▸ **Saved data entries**

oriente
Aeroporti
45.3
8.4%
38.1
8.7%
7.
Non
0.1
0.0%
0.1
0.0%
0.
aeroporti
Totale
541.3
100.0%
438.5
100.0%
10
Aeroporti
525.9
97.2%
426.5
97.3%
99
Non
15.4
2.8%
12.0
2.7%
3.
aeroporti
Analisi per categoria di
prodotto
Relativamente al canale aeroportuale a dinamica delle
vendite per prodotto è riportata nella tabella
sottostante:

▸ **Aim of the exercise**
Reproduce every line above, keeping each word exactly as it appears.

▸ **Solution to this exercise**
oriente
Aeroporti
45.3
8.4%
38.1
8.7%
7.
Non
0.1
0.0%
0.1
0.0%
0.
aeroporti
Totale
541.3
100.0%
438.5
100.0%
10
Aeroporti
525.9
97.2%
426.5
97.3%
99
Non
15.4
2.8%
12.0
2.7%
3.
aeroporti
Analisi per categoria di
prodotto
Relativamente al canale aeroportuale a dinamica delle
vendite per prodotto è riportata nella tabella
sottostante:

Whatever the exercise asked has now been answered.